在老虎机的设置中,Lai和Robbins在1985年[92]引入了UCB,作为Gittins indices的近似替代。Auer使用频率派的技术,在对抗多臂老虎机的设置中,研究了这些界限。
The literature on multi-armed bandits is vast. The book of Cesa-Bianchi [36] is a good reference on the topic of online learning with experts and bandits in adversarial settings. There are many results on exploration [30], [51], [50] and contextual bandits [97], [112], [2]. These contextual bandits, may also be seen as myopic approximations to Markov decision processes.
多臂老虎机中的文献是很多的。专著[36]是与专家和老虎机的对抗设置中的在线学习的领域一个很好的参考。有很多在探索领域和上下文老虎机的结果。这些上下文老虎机,也可以视为对Markov决策过程的近似。
In this paper we have introduced Bayesian optimization from a modelling perspective. Beginning with the Beta-Bernoulli and linear models, and extending them to non-parametric models, we recover a wide range of approaches to Bayesian optimization that have been introduced in the literature. There has been a great deal of work that has focussed heavily on designing acquisition functions, however we have taken the perspective that the importance of this plays a secondary role to the choice of the underlying surrogate model.
本文中,我们从建模的角度介绍了贝叶斯优化。从Beta-Bernoulli和线性模型开始,将其拓展到非参数模型,我们回顾了文献中提出的很多贝叶斯优化方法。有很多工作聚焦在设计采集函数,但是我们采取的角度是,这个的重要性并没有选择潜在的代理模型重要。
In addition to outlining different modelling choices, we have considered many of the design decisions that are used to build Bayesian optimization systems. We further highlighted relevant theory as well as practical considerations that are used when applying these techniques to real-world problems. We provided a history of Bayesian optimization and related fields and surveyed some of the many successful applications of these methods. We finally discussed extensions of the basic framework to new problem domains, which often require new kinds of surrogate models.
除了列出了不同的建模选项,我们考虑了很多设计决策,用于构建贝叶斯优化系统。我们进一步强调了相关的理论,以及实践的考虑,当这些技术用于真实世界问题时会用到。我们给出贝叶斯优化和相关领域的历史,回顾了这些方法很多成功的应用。我们最后讨论了基本框架拓展到新的问题领域,这通常需要新的代理模型。
Although the underpinnings of Bayesian optimization are quite old, the field itself is undergoing a resurgence, aided by new problems, models, theory, and software implementations.

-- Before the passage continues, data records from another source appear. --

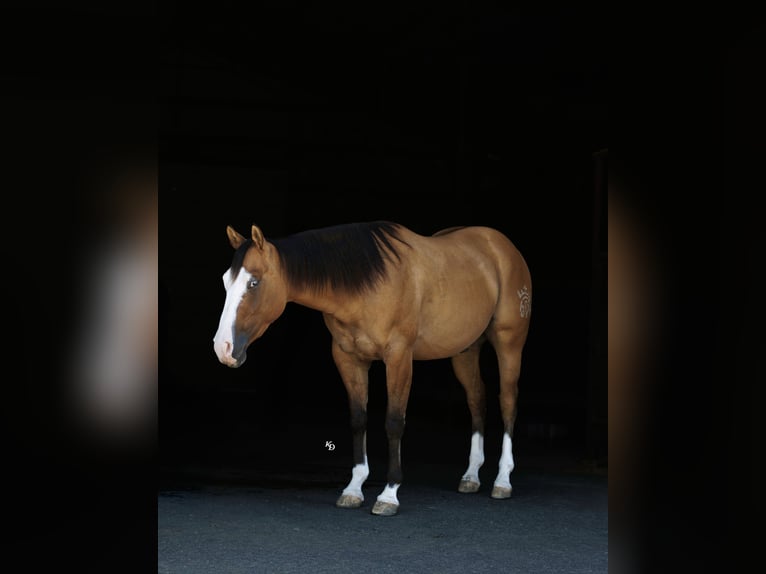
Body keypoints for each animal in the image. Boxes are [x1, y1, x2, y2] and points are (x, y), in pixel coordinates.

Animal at [213, 221, 532, 516]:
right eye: (227, 281)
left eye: (254, 283)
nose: (223, 348)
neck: (367, 285)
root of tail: (501, 245)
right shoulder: (348, 359)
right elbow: (358, 419)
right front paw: (354, 488)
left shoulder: (399, 358)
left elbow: (393, 422)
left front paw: (389, 494)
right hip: (465, 350)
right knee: (477, 400)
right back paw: (471, 475)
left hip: (509, 343)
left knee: (508, 402)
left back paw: (502, 480)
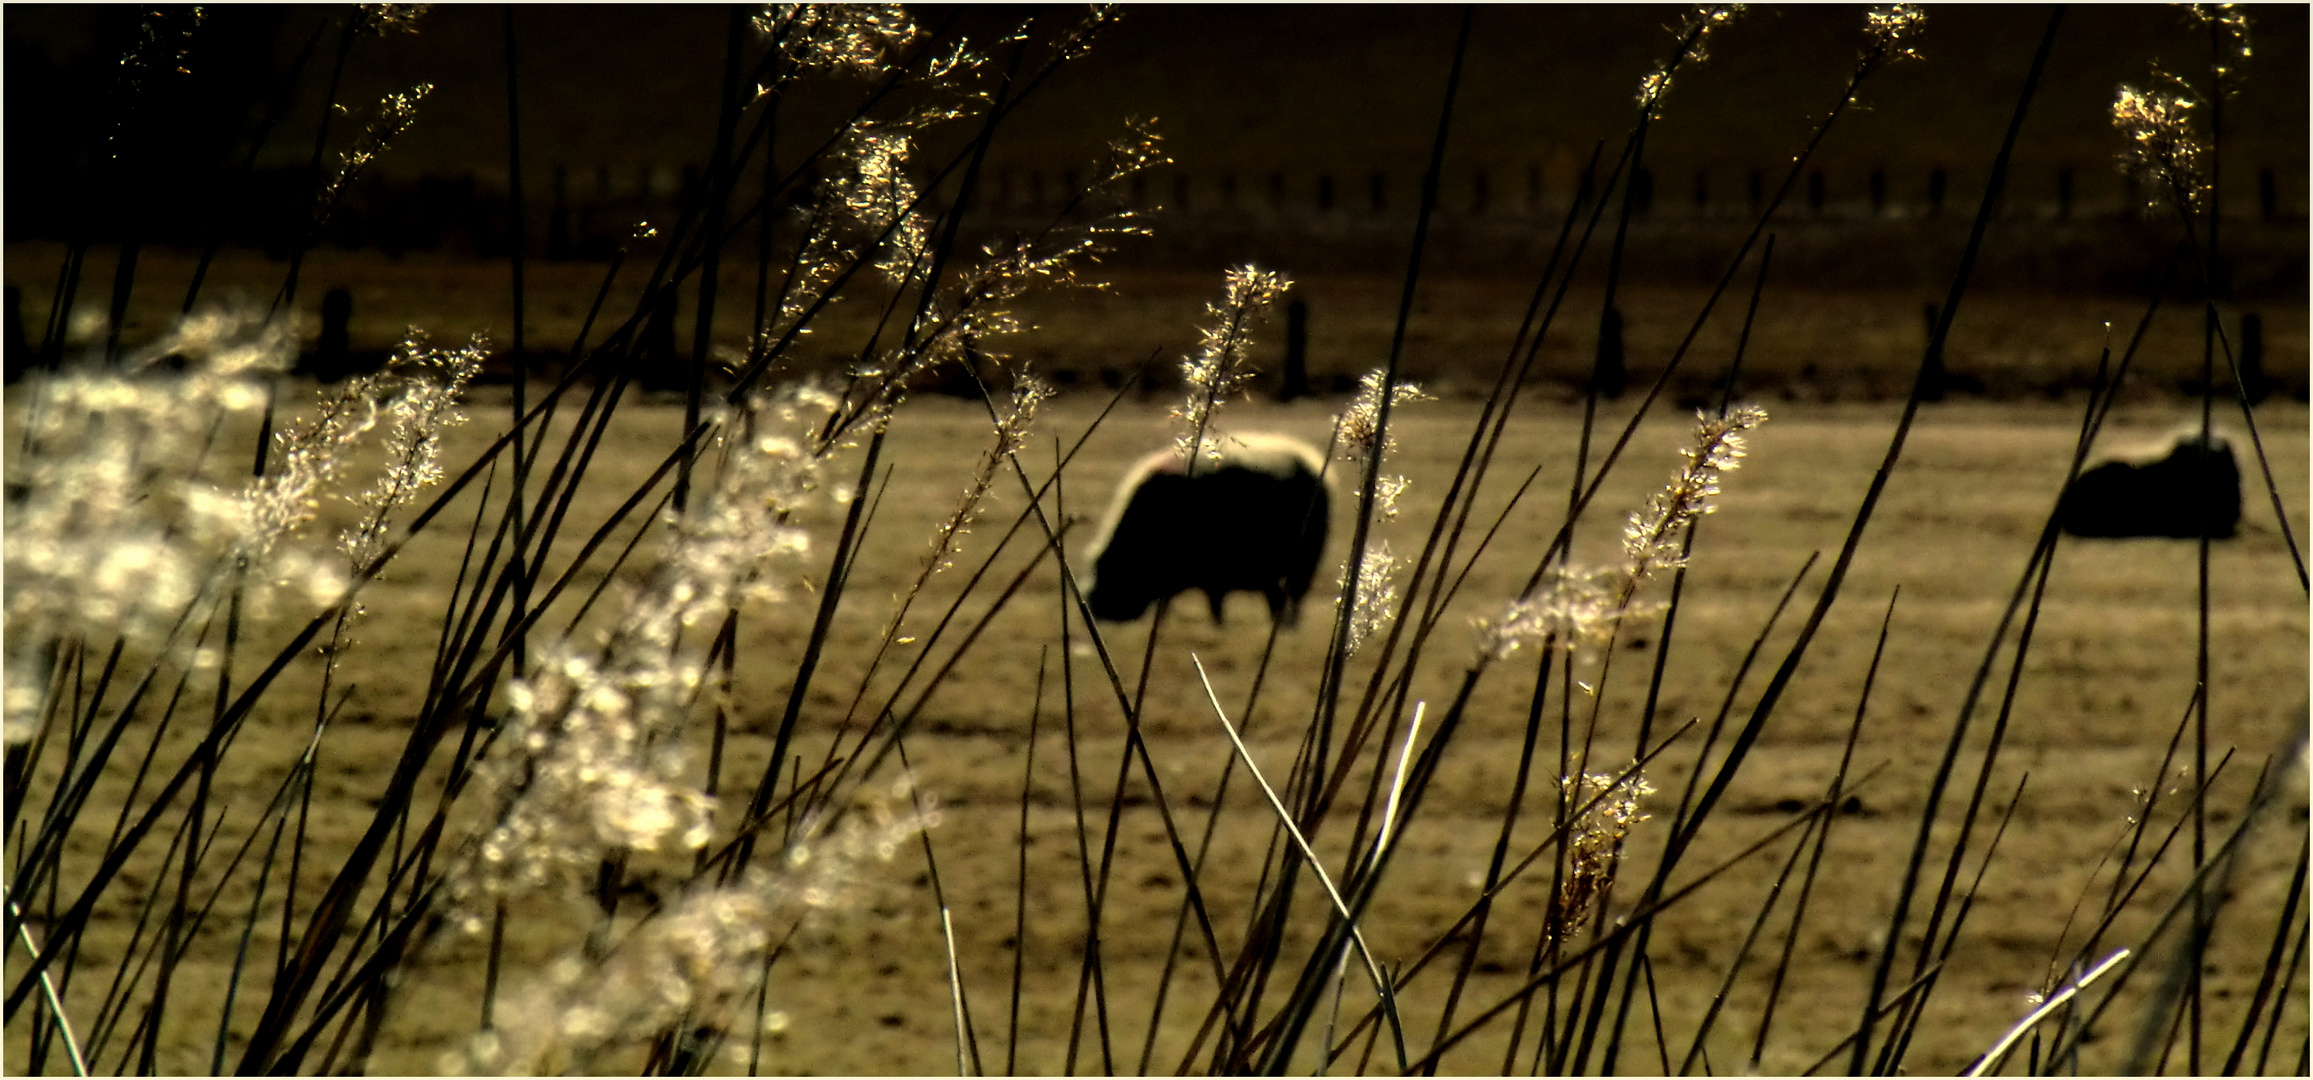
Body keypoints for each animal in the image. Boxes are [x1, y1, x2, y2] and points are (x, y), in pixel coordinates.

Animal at [1077, 432, 1332, 624]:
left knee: (1295, 596)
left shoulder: (1210, 572)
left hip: (1304, 562)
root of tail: (1316, 467)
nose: (1093, 609)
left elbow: (1212, 602)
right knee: (1278, 598)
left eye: (1112, 569)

In this paper, we have attempted to summarize the current state of Bayesian optimization methods; however, it is clear that the field itself has only scratched the surface and that there will surely be many new problems, discoveries, and insights in the future.
虽然贝叶斯优化的支柱很老,但这个领域正经历一场复兴,有新的问题,模型,理论和软件实现。在本文中,我们试图总结目前贝叶斯优化算法的目前状态;但是,很清楚,这个领域本身还很浅,未来还会有很多新问题,发现和洞见。